→ Records for processing

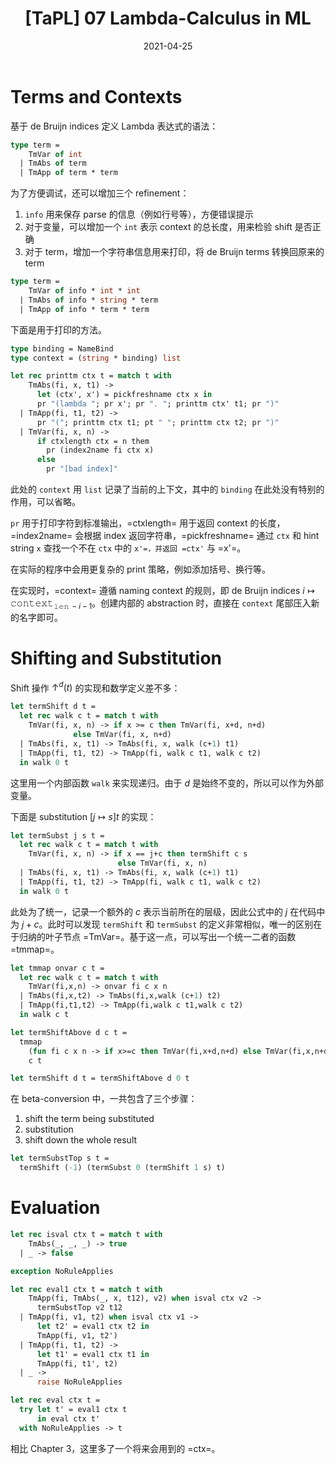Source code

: #+title: [TaPL] 07 Lambda-Calculus in ML
#+date: 2021-04-25
#+hugo_tags: 类型系统 程序语言理论 程序语义 Lambda演算 "de Bruijn"
#+hugo_series: "Types and Programming Languages"

* Terms and Contexts
基于 de Bruijn indices 定义 Lambda 表达式的语法：

#+begin_src ocaml
type term =
    TmVar of int
  | TmAbs of term
  | TmApp of term * term
#+end_src

为了方便调试，还可以增加三个 refinement：

1. =info= 用来保存 parse 的信息（例如行号等），方便错误提示
2. 对于变量，可以增加一个 =int= 表示 context 的总长度，用来检验 shift 是否正确
3. 对于 term，增加一个字符串信息用来打印，将 de Bruijn terms 转换回原来的 term

#+begin_src ocaml
type term =
    TmVar of info * int * int
  | TmAbs of info * string * term
  | TmApp of info * term * term
#+end_src

下面是用于打印的方法。

#+begin_src ocaml
type binding = NameBind
type context = (string * binding) list

let rec printtm ctx t = match t with
    TmAbs(fi, x, t1) ->
      let (ctx', x') = pickfreshname ctx x in
      pr "(lambda "; pr x'; pr ". "; printtm ctx' t1; pr ")"
  | TmApp(fi, t1, t2) ->
      pr "("; printtm ctx t1; pt " "; printtm ctx t2; pr ")"
  | TmVar(fi, x, n) ->
      if ctxlength ctx = n them
        pr (index2name fi ctx x)
      else
        pr "[bad index]"
#+end_src

此处的 =context= 用 =list= 记录了当前的上下文，其中的 =binding= 在此处没有特别的作用，可以省略。

=pr= 用于打印字符到标准输出，=ctxlength= 用于返回 context 的长度，=index2name= 会根据 index 返回字符串，=pickfreshname= 通过 =ctx= 和 hint string =x= 查找一个不在 =ctx= 中的 =x'=，并返回 =ctx'= 与 =x'=。

在实际的程序中会用更复杂的 print 策略，例如添加括号、换行等。

在实现时，=context= 遵循 naming context 的规则，即 de Bruijn indices \(i \mapsto \operatorname{\mathtt{context}}_{\operatorname{\mathtt{len}} - i - 1}\)。创建内部的 abstraction 时，直接在 =context= 尾部压入新的名字即可。

* Shifting and Substitution
Shift 操作 \(\uparrow^d (t)\) 的实现和数学定义差不多：

#+begin_src ocaml
let termShift d t =
  let rec walk c t = match t with
    TmVar(fi, x, n) -> if x >= c then TmVar(fi, x+d, n+d)
              else TmVar(fi, x, n+d)
  | TmAbs(fi, x, t1) -> TmAbs(fi, x, walk (c+1) t1)
  | TmApp(fi, t1, t2) -> TmApp(fi, walk c t1, walk c t2)
  in walk 0 t
#+end_src

这里用一个内部函数 =walk= 来实现递归。由于 \(d\) 是始终不变的，所以可以作为外部变量。

下面是 substitution \([j \mapsto s]t\) 的实现：

#+begin_src ocaml
let termSubst j s t =
  let rec walk c t = match t with
    TmVar(fi, x, n) -> if x == j+c then termShift c s
                        else TmVar(fi, x, n)
  | TmAbs(fi, x, t1) -> TmAbs(fi, x, walk (c+1) t1)
  | TmApp(fi, t1, t2) -> TmApp(fi, walk c t1, walk c t2)
  in walk 0 t
#+end_src

此处为了统一，记录一个额外的 \(c\) 表示当前所在的层级，因此公式中的 \(j\) 在代码中为 \(j + c\)。此时可以发现 =termShift= 和 =termSubst= 的定义非常相似，唯一的区别在于归纳的叶子节点 =TmVar=。基于这一点，可以写出一个统一二者的函数 =tmmap=。

#+begin_src ocaml
let tmmap onvar c t =
  let rec walk c t = match t with
    TmVar(fi,x,n) -> onvar fi c x n
  | TmAbs(fi,x,t2) -> TmAbs(fi,x,walk (c+1) t2)
  | TmApp(fi,t1,t2) -> TmApp(fi,walk c t1,walk c t2)
  in walk c t

let termShiftAbove d c t =
  tmmap
    (fun fi c x n -> if x>=c then TmVar(fi,x+d,n+d) else TmVar(fi,x,n+d))
    c t

let termShift d t = termShiftAbove d 0 t
#+end_src

在 beta-conversion 中，一共包含了三个步骤：

1. shift the term being substituted
2. substitution
3. shift down the whole result

#+begin_src ocaml
let termSubstTop s t =
  termShift (-1) (termSubst 0 (termShift 1 s) t)
#+end_src

* Evaluation
#+begin_src ocaml
let rec isval ctx t = match t with
    TmAbs(_, _, _) -> true
  | _ -> false

exception NoRuleApplies

let rec eval1 ctx t = match t with
    TmApp(fi, TmAbs(_, x, t12), v2) when isval ctx v2 ->
      termSubstTop v2 t12
  | TmApp(fi, v1, t2) when isval ctx v1 ->
      let t2' = eval1 ctx t2 in
      TmApp(fi, v1, t2')
  | TmApp(fi, t1, t2) ->
      let t1' = eval1 ctx t1 in
      TmApp(fi, t1', t2)
  | _ ->
      raise NoRuleApplies

let rec eval ctx t =
  try let t' = eval1 ctx t
      in eval ctx t'
  with NoRuleApplies -> t
#+end_src

相比 Chapter 3，这里多了一个将来会用到的 =ctx=。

→ What you should do
Strip the images and return the remaining data exactly.

→ Task output
Source code

: #+title: [TaPL] 07 Lambda-Calculus in ML
#+date: 2021-04-25
#+hugo_tags: 类型系统 程序语言理论 程序语义 Lambda演算 "de Bruijn"
#+hugo_series: "Types and Programming Languages"

* Terms and Contexts
基于 de Bruijn indices 定义 Lambda 表达式的语法：

#+begin_src ocaml
type term =
    TmVar of int
  | TmAbs of term
  | TmApp of term * term
#+end_src

为了方便调试，还可以增加三个 refinement：

1. =info= 用来保存 parse 的信息（例如行号等），方便错误提示
2. 对于变量，可以增加一个 =int= 表示 context 的总长度，用来检验 shift 是否正确
3. 对于 term，增加一个字符串信息用来打印，将 de Bruijn terms 转换回原来的 term

#+begin_src ocaml
type term =
    TmVar of info * int * int
  | TmAbs of info * string * term
  | TmApp of info * term * term
#+end_src

下面是用于打印的方法。

#+begin_src ocaml
type binding = NameBind
type context = (string * binding) list

let rec printtm ctx t = match t with
    TmAbs(fi, x, t1) ->
      let (ctx', x') = pickfreshname ctx x in
      pr "(lambda "; pr x'; pr ". "; printtm ctx' t1; pr ")"
  | TmApp(fi, t1, t2) ->
      pr "("; printtm ctx t1; pt " "; printtm ctx t2; pr ")"
  | TmVar(fi, x, n) ->
      if ctxlength ctx = n them
        pr (index2name fi ctx x)
      else
        pr "[bad index]"
#+end_src

此处的 =context= 用 =list= 记录了当前的上下文，其中的 =binding= 在此处没有特别的作用，可以省略。

=pr= 用于打印字符到标准输出，=ctxlength= 用于返回 context 的长度，=index2name= 会根据 index 返回字符串，=pickfreshname= 通过 =ctx= 和 hint string =x= 查找一个不在 =ctx= 中的 =x'=，并返回 =ctx'= 与 =x'=。

在实际的程序中会用更复杂的 print 策略，例如添加括号、换行等。

在实现时，=context= 遵循 naming context 的规则，即 de Bruijn indices \(i \mapsto \operatorname{\mathtt{context}}_{\operatorname{\mathtt{len}} - i - 1}\)。创建内部的 abstraction 时，直接在 =context= 尾部压入新的名字即可。

* Shifting and Substitution
Shift 操作 \(\uparrow^d (t)\) 的实现和数学定义差不多：

#+begin_src ocaml
let termShift d t =
  let rec walk c t = match t with
    TmVar(fi, x, n) -> if x >= c then TmVar(fi, x+d, n+d)
              else TmVar(fi, x, n+d)
  | TmAbs(fi, x, t1) -> TmAbs(fi, x, walk (c+1) t1)
  | TmApp(fi, t1, t2) -> TmApp(fi, walk c t1, walk c t2)
  in walk 0 t
#+end_src

这里用一个内部函数 =walk= 来实现递归。由于 \(d\) 是始终不变的，所以可以作为外部变量。

下面是 substitution \([j \mapsto s]t\) 的实现：

#+begin_src ocaml
let termSubst j s t =
  let rec walk c t = match t with
    TmVar(fi, x, n) -> if x == j+c then termShift c s
                        else TmVar(fi, x, n)
  | TmAbs(fi, x, t1) -> TmAbs(fi, x, walk (c+1) t1)
  | TmApp(fi, t1, t2) -> TmApp(fi, walk c t1, walk c t2)
  in walk 0 t
#+end_src

此处为了统一，记录一个额外的 \(c\) 表示当前所在的层级，因此公式中的 \(j\) 在代码中为 \(j + c\)。此时可以发现 =termShift= 和 =termSubst= 的定义非常相似，唯一的区别在于归纳的叶子节点 =TmVar=。基于这一点，可以写出一个统一二者的函数 =tmmap=。

#+begin_src ocaml
let tmmap onvar c t =
  let rec walk c t = match t with
    TmVar(fi,x,n) -> onvar fi c x n
  | TmAbs(fi,x,t2) -> TmAbs(fi,x,walk (c+1) t2)
  | TmApp(fi,t1,t2) -> TmApp(fi,walk c t1,walk c t2)
  in walk c t

let termShiftAbove d c t =
  tmmap
    (fun fi c x n -> if x>=c then TmVar(fi,x+d,n+d) else TmVar(fi,x,n+d))
    c t

let termShift d t = termShiftAbove d 0 t
#+end_src

在 beta-conversion 中，一共包含了三个步骤：

1. shift the term being substituted
2. substitution
3. shift down the whole result

#+begin_src ocaml
let termSubstTop s t =
  termShift (-1) (termSubst 0 (termShift 1 s) t)
#+end_src

* Evaluation
#+begin_src ocaml
let rec isval ctx t = match t with
    TmAbs(_, _, _) -> true
  | _ -> false

exception NoRuleApplies

let rec eval1 ctx t = match t with
    TmApp(fi, TmAbs(_, x, t12), v2) when isval ctx v2 ->
      termSubstTop v2 t12
  | TmApp(fi, v1, t2) when isval ctx v1 ->
      let t2' = eval1 ctx t2 in
      TmApp(fi, v1, t2')
  | TmApp(fi, t1, t2) ->
      let t1' = eval1 ctx t1 in
      TmApp(fi, t1', t2)
  | _ ->
      raise NoRuleApplies

let rec eval ctx t =
  try let t' = eval1 ctx t
      in eval ctx t'
  with NoRuleApplies -> t
#+end_src

相比 Chapter 3，这里多了一个将来会用到的 =ctx=。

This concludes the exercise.